Wypisz wszystkie składniki zaczynu podane w przepisie na chleb razowy poniżej wraz z ich ilościami.

Fragment do przeczytania:
····················

16 października, 2007

Mój chleb razowy - czyli czas na święto chleba



Po domu unosi się zapach świeżo pieczonego chleba. Co rusz zerkam na dzieło rąk własnych i walczę z chęcią odkrojenia piętki i skosztowania. Udało się mi powstrzymać przez 2 h, głównie, dlatego że usnęłam. Gdy się obudziłam w domu wciąż unosił się zapach jak u babci, lekko wyczuwany aromat świeżego, mocno wytrawnego chleba.

Lekko zdenerwowana podeszłam do bochenka, w sumie to pierwsze dzieło samodzielnie wymyślone przeze mnie. Odkroiłam piętkę, zrobiłam sesję zdjęciową, spróbowałam i się zakochałam. Mocno wytrawny, kwaskowaty smak, z delikatną nutą miodową, dużą ilością ziaren i chrupiącą skórką.










Oczywiście Krzysiek go nie tknie. On nie lubi nic, co ma ziarna, mąkę razową i nie jest bułką.
Potem zrobię mu niespodziankę i upiekę jakieś słodkie bułeczki albo rogaliki żeby nie marudził.

Koniec ze zbaczaniem z tematu podaję przepis na mój chleb razowy.

Na zaczyn:
150 g zakwasu pszennego (mój jest słaby dlatego jest go tak dużo)
150 g letniej wody
200 g mąki pszennej razowej

Składniki wymieszałam, miskę owinęłam folią spożywczą i odstawiłam w chłodne miejsce na ok. 12 h.

Rano rozrobiłam 2,5 g świeżych drożdży z 3 łyżkami mleka, 2 łyżkami mąki i 3 łyżkami miodu. Odstawiłam na około 15 min

Wrzuciłam do maszyny zaczyn, łyżkę soli, 200 g mąki pszennej, 2 łyżki oliwy z oliwek, 150 ml płynu (pół na pół mleko z wodą), dodałam drożdże. Włączyłam mieszanie. Dorzuciłam potem 3 łyżki czubate płatków owsianych, 2 łyżki pestek dyni i 2 łyżki pestek słonecznika.
Po ok. 30 min przerwałam program, przełożyłam ciasto do formy silikonowej, przykryłam i odłożyłam do ciepłego miejsca do wyrośnięcia. Rósł ok. 1,5 h w temperaturze ok. 22 st. C.
Przed włożeniem do pieca spryskałam wierzch woda, posypałam płatkami i słonecznikiem. Piekłam najpierw 10 min w temperaturze ok. 230 st C, a następnie ok. 30 min w temperaturze 200 st.

A teraz siedzę z kolejną kromką, posmarowaną masłem i świeżym serkiem, z plasterkiem ogórka i staram się nie słuchać docinków męża, że od dużej ilości chleba rośnie conieco.

Wszystkiego najlepszego wszystkim z okazji Dnia Chleba



11 komentarzy:

Bee pisze...

····················

Prezentowane dane:
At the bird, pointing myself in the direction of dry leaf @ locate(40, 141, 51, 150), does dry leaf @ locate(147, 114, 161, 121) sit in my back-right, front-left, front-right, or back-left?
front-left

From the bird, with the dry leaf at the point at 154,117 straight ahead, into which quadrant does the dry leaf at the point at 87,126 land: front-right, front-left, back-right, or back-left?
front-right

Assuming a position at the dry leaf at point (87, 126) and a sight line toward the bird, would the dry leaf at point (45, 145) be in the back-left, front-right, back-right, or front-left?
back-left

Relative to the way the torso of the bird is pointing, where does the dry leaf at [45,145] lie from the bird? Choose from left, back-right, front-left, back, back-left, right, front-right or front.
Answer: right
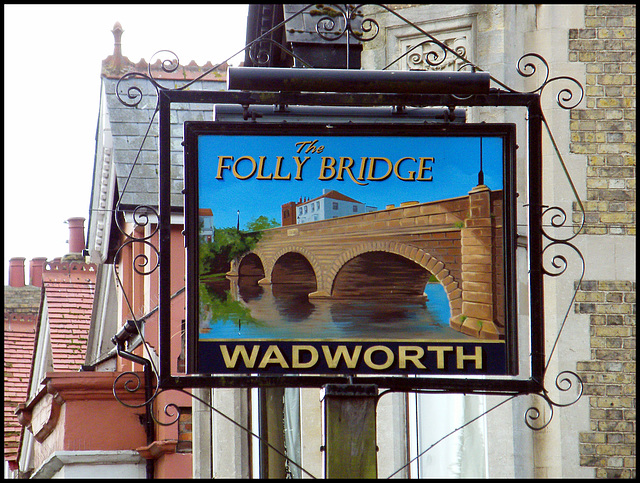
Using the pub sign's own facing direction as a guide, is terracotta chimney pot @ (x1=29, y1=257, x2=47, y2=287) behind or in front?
behind

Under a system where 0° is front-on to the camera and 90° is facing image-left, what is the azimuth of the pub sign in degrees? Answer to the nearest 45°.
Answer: approximately 0°

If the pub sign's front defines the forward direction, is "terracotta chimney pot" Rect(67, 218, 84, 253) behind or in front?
behind
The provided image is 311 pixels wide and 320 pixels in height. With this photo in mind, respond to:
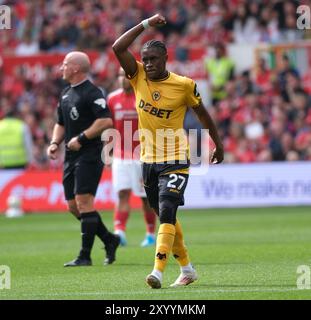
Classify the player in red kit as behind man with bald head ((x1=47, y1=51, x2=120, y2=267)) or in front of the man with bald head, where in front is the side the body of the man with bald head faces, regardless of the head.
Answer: behind

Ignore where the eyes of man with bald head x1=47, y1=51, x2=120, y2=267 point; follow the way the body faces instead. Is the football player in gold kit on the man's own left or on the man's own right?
on the man's own left

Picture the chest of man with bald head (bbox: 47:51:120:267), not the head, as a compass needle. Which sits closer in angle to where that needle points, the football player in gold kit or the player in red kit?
the football player in gold kit

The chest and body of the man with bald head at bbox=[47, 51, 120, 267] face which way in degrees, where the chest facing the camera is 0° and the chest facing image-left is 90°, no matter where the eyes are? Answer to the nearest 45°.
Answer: approximately 45°
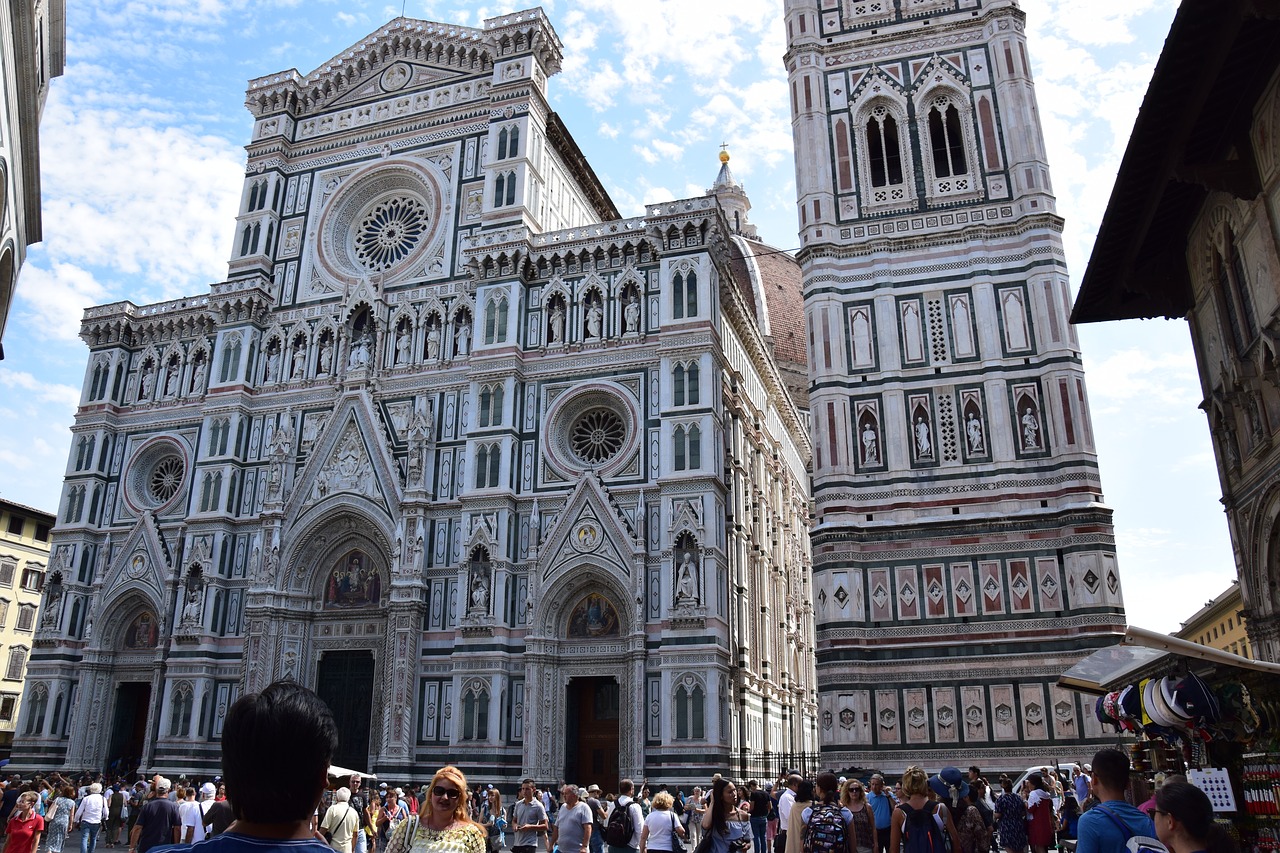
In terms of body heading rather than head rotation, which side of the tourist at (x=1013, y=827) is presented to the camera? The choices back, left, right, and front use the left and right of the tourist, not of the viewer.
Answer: back

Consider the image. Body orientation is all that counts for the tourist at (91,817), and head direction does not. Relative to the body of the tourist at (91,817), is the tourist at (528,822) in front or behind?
behind

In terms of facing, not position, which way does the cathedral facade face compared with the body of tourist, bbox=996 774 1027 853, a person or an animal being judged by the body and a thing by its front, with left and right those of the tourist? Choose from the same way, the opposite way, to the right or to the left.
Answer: the opposite way

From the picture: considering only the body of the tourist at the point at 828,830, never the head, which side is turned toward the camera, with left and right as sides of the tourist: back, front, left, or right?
back

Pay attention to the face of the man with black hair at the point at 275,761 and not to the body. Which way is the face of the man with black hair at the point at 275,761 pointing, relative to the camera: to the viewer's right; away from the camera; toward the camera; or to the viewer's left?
away from the camera

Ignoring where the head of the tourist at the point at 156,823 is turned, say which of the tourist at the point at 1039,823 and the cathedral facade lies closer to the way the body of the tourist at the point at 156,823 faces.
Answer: the cathedral facade

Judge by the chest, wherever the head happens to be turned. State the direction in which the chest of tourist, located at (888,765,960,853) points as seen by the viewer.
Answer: away from the camera

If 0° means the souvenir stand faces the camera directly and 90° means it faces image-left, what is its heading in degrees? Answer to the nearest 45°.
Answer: approximately 45°

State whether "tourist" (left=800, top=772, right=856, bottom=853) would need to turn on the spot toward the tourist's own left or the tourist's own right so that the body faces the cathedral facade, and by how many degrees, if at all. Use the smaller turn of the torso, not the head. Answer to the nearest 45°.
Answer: approximately 45° to the tourist's own left

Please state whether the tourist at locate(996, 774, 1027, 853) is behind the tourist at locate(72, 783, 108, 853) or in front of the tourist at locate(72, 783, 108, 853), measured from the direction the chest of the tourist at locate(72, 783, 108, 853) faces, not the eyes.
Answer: behind

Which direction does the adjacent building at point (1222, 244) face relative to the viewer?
to the viewer's left
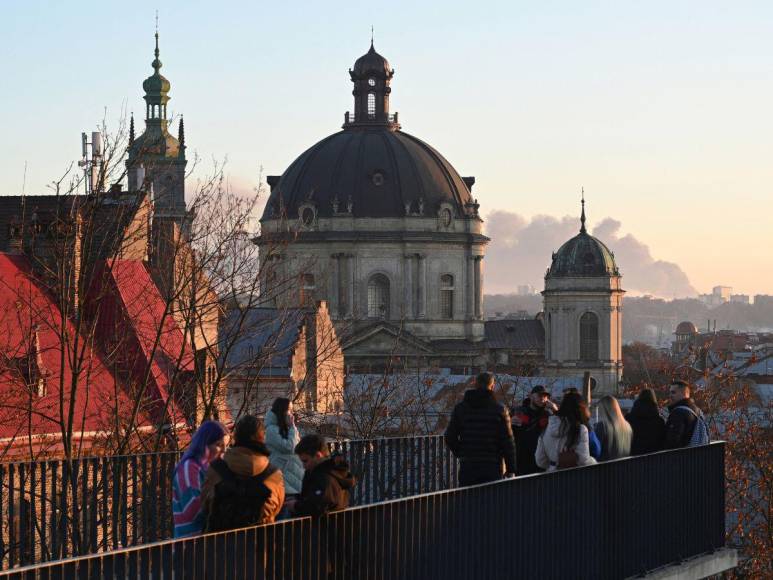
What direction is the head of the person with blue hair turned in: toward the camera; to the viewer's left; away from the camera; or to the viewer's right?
to the viewer's right

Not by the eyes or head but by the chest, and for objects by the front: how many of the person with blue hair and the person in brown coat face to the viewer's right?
1

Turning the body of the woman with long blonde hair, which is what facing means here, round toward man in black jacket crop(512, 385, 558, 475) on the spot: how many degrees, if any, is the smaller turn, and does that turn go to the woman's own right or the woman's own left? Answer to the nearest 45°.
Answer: approximately 90° to the woman's own left

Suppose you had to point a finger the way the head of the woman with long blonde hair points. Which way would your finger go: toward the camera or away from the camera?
away from the camera

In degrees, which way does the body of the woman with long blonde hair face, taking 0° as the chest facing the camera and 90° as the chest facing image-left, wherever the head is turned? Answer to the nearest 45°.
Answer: approximately 180°

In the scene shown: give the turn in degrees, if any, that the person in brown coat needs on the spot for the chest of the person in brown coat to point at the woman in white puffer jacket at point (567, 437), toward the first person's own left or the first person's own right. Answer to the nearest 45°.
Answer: approximately 45° to the first person's own right

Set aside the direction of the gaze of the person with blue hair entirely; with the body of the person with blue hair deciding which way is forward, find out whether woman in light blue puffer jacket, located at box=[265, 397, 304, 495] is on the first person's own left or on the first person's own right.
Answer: on the first person's own left

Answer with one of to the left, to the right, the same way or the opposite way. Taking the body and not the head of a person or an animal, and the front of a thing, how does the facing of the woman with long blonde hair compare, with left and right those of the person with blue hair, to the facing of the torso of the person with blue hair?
to the left

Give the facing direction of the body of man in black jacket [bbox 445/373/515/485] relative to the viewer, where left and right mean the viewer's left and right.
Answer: facing away from the viewer

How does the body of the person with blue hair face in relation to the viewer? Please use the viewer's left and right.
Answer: facing to the right of the viewer

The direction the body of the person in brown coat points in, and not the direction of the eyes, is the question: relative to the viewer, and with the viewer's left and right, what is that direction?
facing away from the viewer
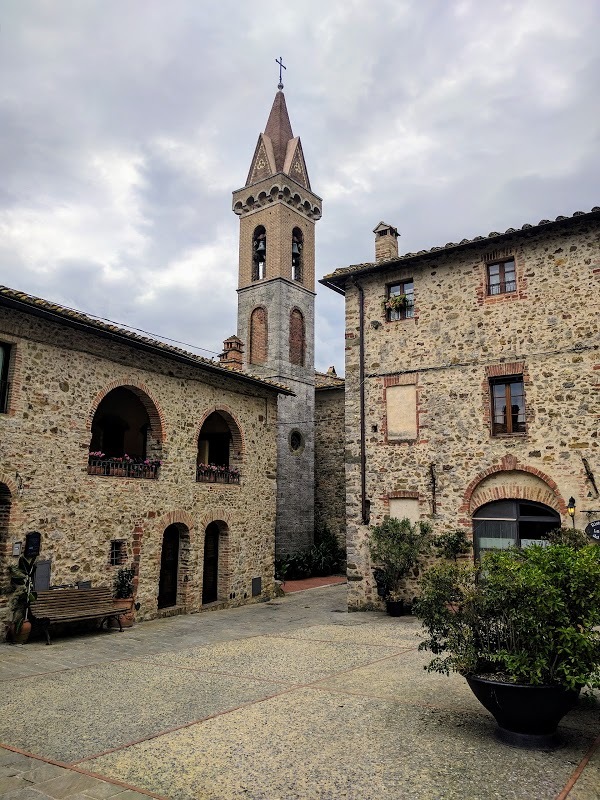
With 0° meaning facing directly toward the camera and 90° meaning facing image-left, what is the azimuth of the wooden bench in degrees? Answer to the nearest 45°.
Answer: approximately 315°

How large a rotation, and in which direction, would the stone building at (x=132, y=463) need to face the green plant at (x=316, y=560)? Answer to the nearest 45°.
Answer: approximately 90° to its left

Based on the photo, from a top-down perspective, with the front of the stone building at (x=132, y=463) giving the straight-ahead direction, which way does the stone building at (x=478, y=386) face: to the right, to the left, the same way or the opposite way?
to the right

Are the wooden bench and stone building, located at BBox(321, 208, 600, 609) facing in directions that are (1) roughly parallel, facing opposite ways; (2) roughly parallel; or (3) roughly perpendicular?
roughly perpendicular

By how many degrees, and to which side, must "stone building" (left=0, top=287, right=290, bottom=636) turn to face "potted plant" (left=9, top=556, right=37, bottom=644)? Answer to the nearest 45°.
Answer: approximately 90° to its right

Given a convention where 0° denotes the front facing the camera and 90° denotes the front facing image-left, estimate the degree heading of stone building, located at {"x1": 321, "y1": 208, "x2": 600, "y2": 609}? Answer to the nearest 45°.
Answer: approximately 0°

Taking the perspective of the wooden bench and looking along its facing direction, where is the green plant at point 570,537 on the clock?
The green plant is roughly at 11 o'clock from the wooden bench.

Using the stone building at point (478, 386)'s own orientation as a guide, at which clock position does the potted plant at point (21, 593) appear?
The potted plant is roughly at 2 o'clock from the stone building.
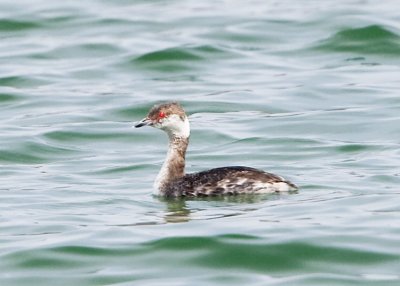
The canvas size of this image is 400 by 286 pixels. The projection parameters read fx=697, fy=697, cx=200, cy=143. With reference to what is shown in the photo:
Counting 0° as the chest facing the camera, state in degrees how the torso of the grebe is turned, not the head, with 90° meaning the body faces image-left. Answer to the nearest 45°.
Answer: approximately 90°
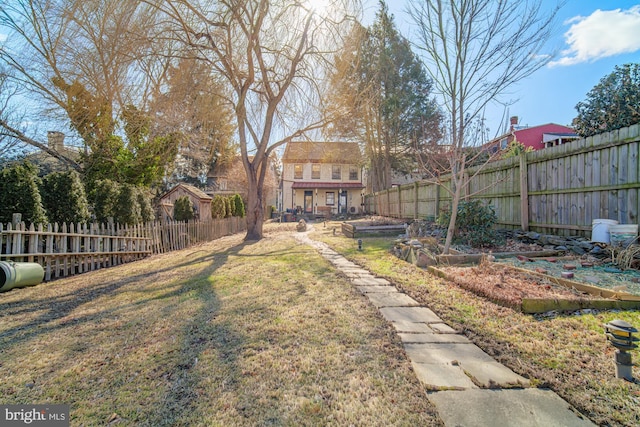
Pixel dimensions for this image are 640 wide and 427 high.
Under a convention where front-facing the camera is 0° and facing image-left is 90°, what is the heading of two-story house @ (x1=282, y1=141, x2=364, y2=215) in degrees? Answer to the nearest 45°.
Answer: approximately 0°

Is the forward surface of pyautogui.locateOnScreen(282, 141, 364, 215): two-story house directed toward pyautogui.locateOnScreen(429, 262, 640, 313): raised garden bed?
yes

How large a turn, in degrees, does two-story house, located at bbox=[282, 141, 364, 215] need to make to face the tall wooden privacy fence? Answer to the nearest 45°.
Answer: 0° — it already faces it

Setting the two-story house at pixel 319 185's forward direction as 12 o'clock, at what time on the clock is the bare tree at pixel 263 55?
The bare tree is roughly at 12 o'clock from the two-story house.

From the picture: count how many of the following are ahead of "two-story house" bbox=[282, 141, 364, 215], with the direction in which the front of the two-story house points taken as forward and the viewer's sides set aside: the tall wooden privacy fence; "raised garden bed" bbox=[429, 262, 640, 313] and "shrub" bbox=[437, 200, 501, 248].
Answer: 3

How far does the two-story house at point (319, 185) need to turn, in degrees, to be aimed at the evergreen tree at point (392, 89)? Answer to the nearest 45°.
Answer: approximately 45° to its left
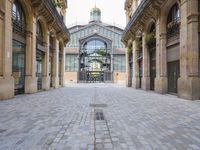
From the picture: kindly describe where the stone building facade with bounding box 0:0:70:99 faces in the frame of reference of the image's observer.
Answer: facing the viewer and to the right of the viewer
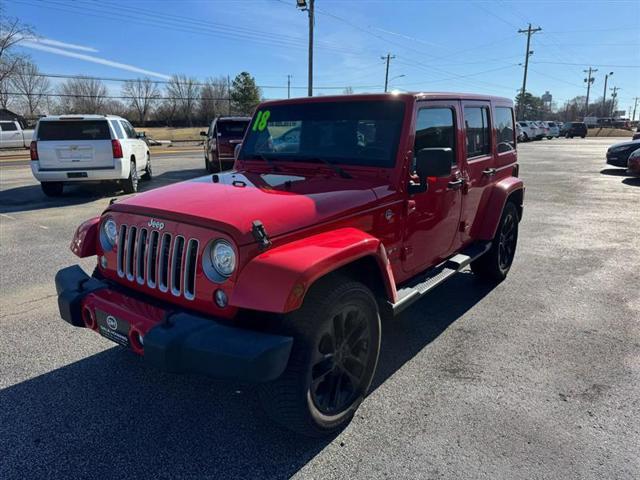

····················

Pole odpowiedzi: Zaczyn składa się ze 150 g zakwasu pszennego, 150 g letniej wody i 200 g mąki pszennej razowej.